Provided data:
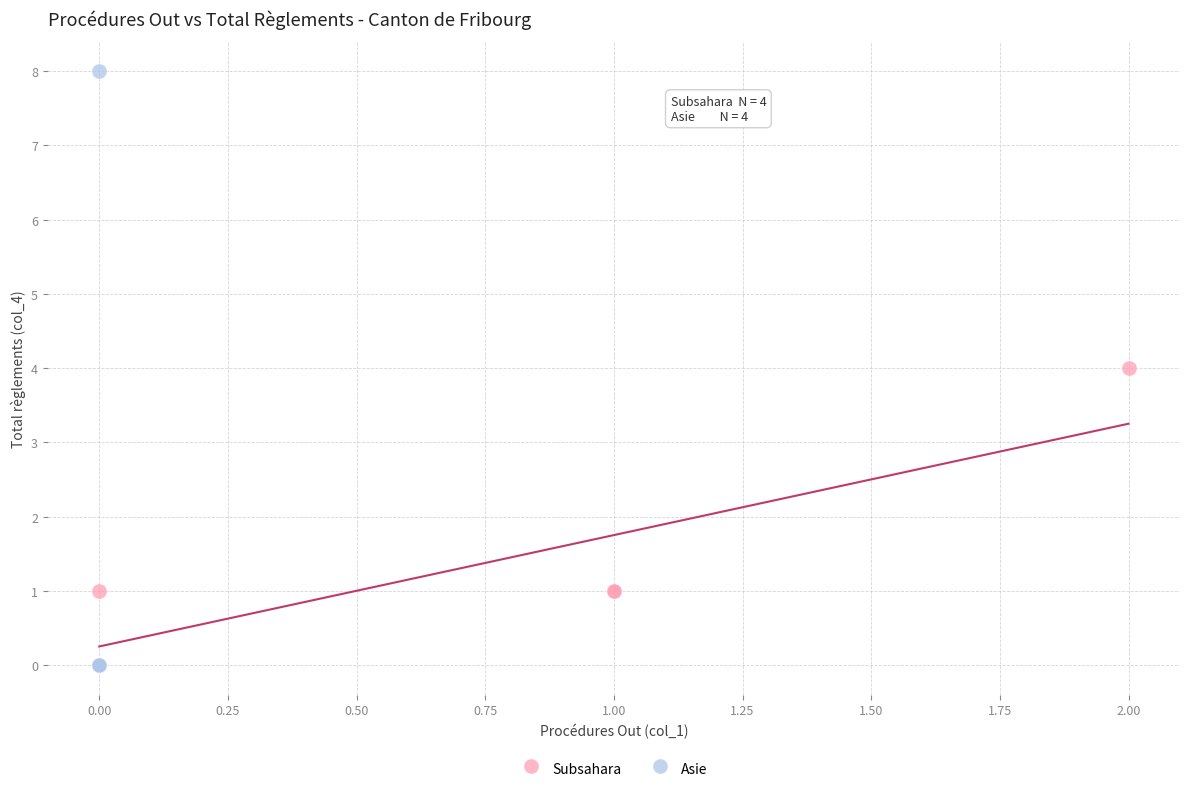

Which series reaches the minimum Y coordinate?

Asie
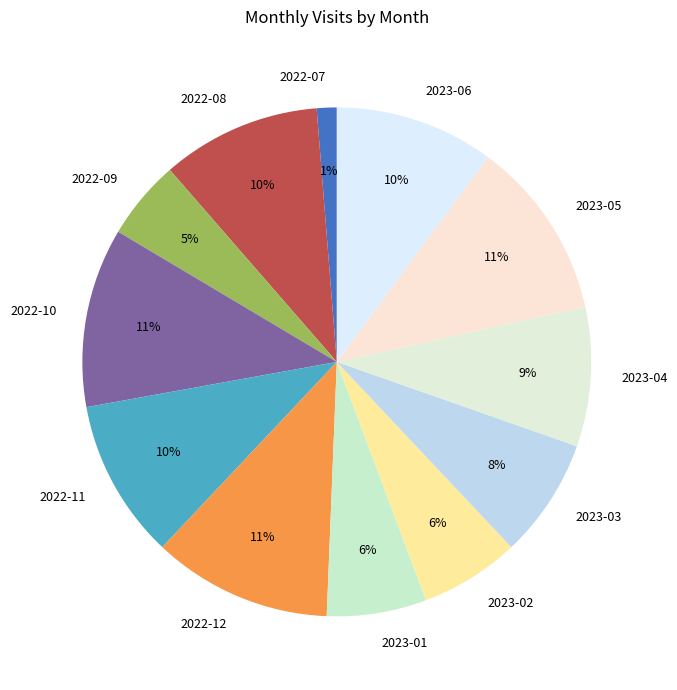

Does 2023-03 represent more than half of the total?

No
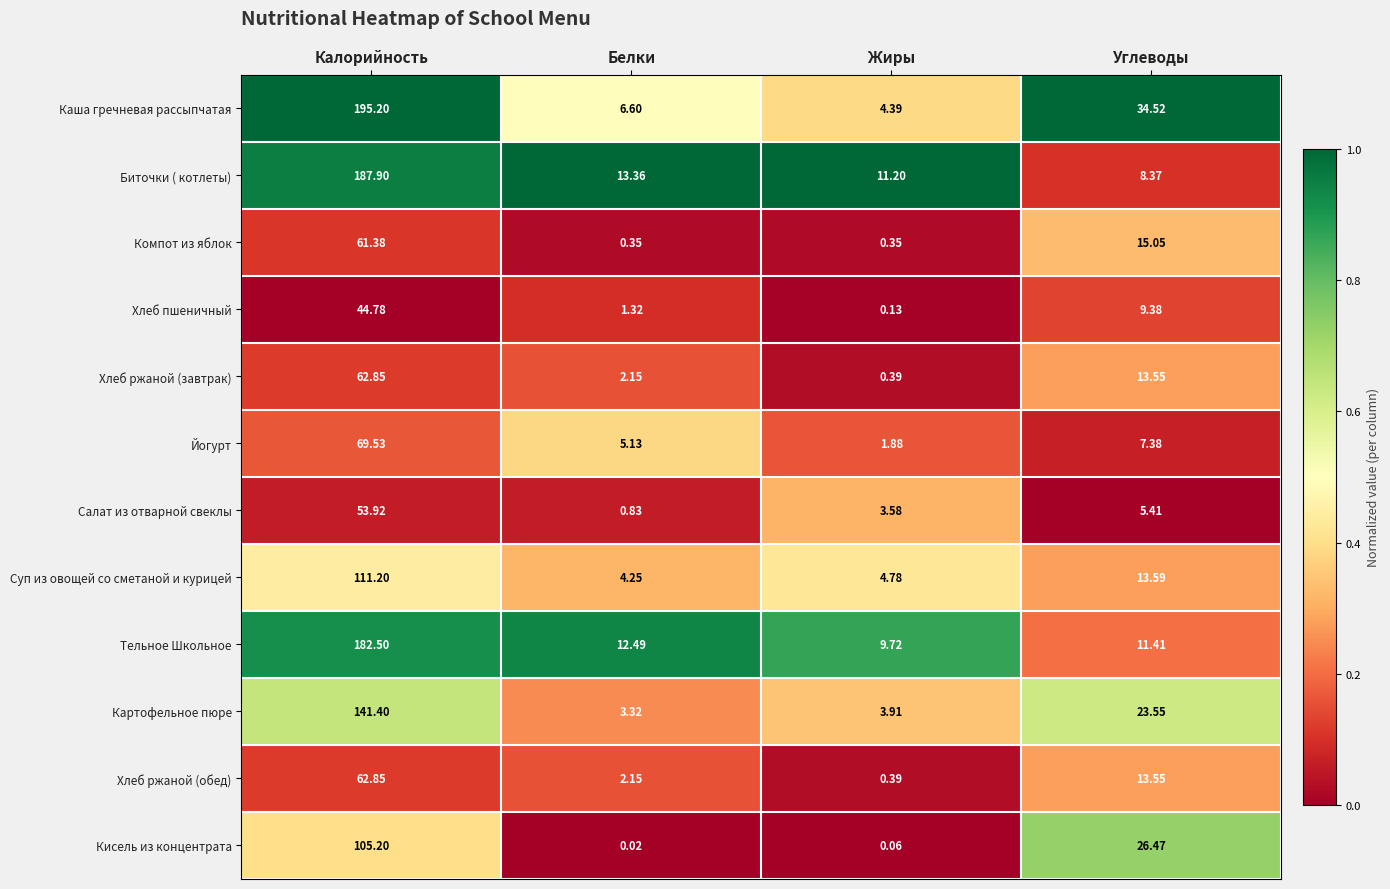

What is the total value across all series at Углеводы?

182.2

==

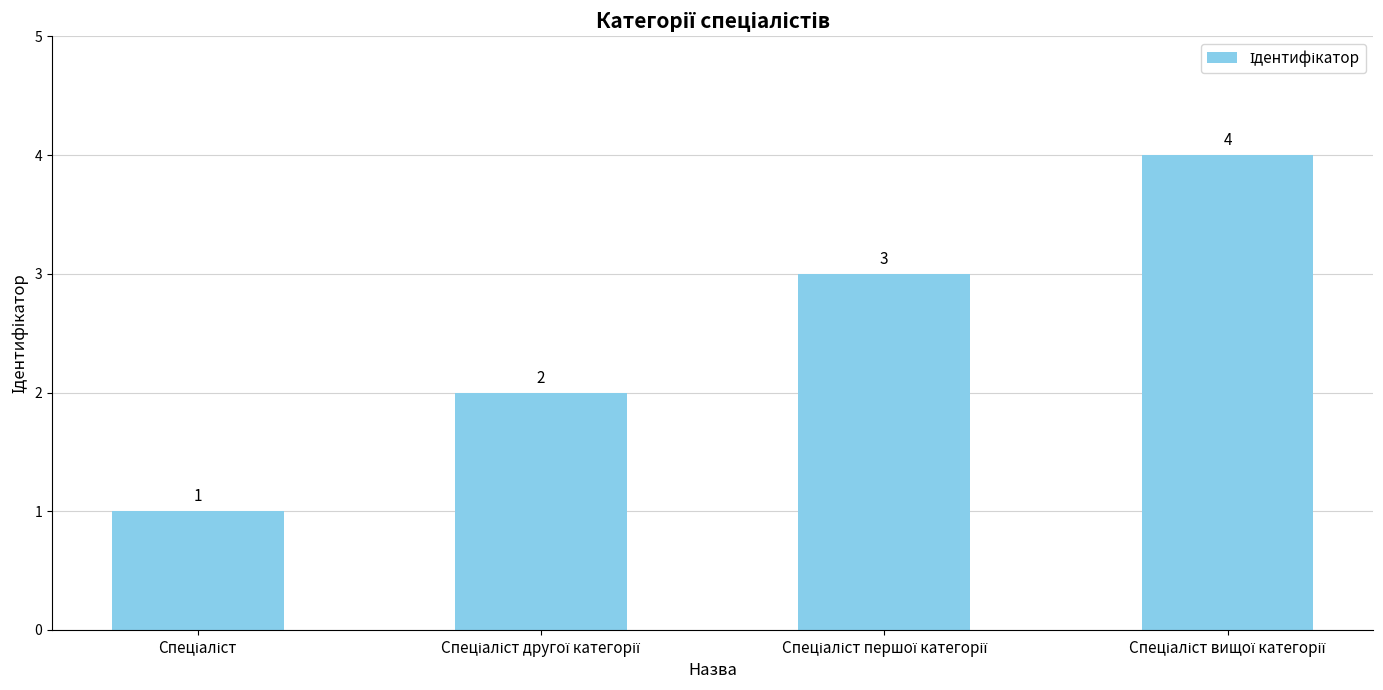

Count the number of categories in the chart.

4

==

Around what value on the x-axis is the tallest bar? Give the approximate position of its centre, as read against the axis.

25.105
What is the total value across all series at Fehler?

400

Exercise goal: Swap "series" for "group" in the material from the line with "Which series reaches" to the line with "What is the total value across all series at Углеводы?", and write out only those lines with no other changes. Leave the pictures out.

Written response:
Which group reaches the minimum Y coordinate?

Asie

Does 2023-03 represent more than half of the total?

No

What is the total value across all group at Углеводы?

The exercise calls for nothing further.